Can you copy the lines below word for word, leaving out the pictures?

_____

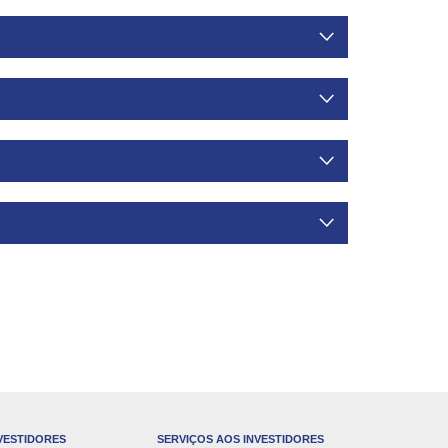
VESTIDORES
SERVIÇOS AOS INVESTIDORES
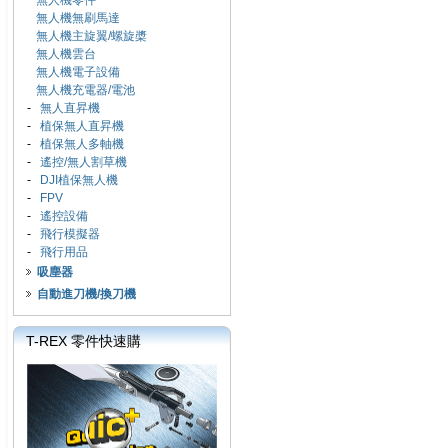
無人機零件
無人機無刷馬達
無人機主旋翼/螺旋槳
無人機雲台
無人機電子設備
無人機充電器/電池
-
無人直昇機
-
植保無人直昇機
-
植保無人多軸機
-
遙控/無人割草機
-
DJI植保無人機
-
FPV
-
遙控設備
-
飛行模擬器
-
飛行用品
吸塵器
自動進刀機/換刀機
T-REX 零件快速購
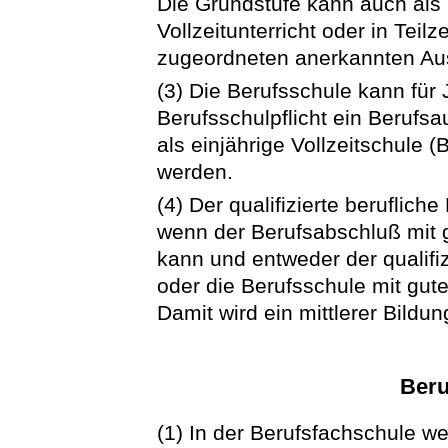
Die Grundstufe kann auch als 
Vollzeitunterricht oder in Teilz
zugeordneten anerkannten Aus
(3) Die Berufsschule kann für 
Berufsschulpflicht ein Berufs
als einjährige Vollzeitschule (
werden.
(4) Der qualifizierte beruflic
wenn der Berufsabschluß mit
kann und entweder der qualif
oder die Berufsschule mit gu
Damit wird ein mittlerer Bildu
Beru
(1) In der Berufsfachschule we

_____

◆ **The completed task**
VESTIDORES
SERVIÇOS AOS INVESTIDORES
無人機零件
無人機無刷馬達
無人機主旋翼/螺旋槳
無人機雲台
無人機電子設備
無人機充電器/電池
-
無人直昇機
-
植保無人直昇機
-
植保無人多軸機
-
遙控/無人割草機
-
DJI植保無人機
-
FPV
-
遙控設備
-
飛行模擬器
-
飛行用品
吸塵器
自動進刀機/換刀機
T-REX 零件快速購
Die Grundstufe kann auch als 
Vollzeitunterricht oder in Teilz
zugeordneten anerkannten Aus
(3) Die Berufsschule kann für 
Berufsschulpflicht ein Berufs
als einjährige Vollzeitschule (
werden.
(4) Der qualifizierte beruflic
wenn der Berufsabschluß mit
kann und entweder der qualif
oder die Berufsschule mit gu
Damit wird ein mittlerer Bildu
Beru
(1) In der Berufsfachschule we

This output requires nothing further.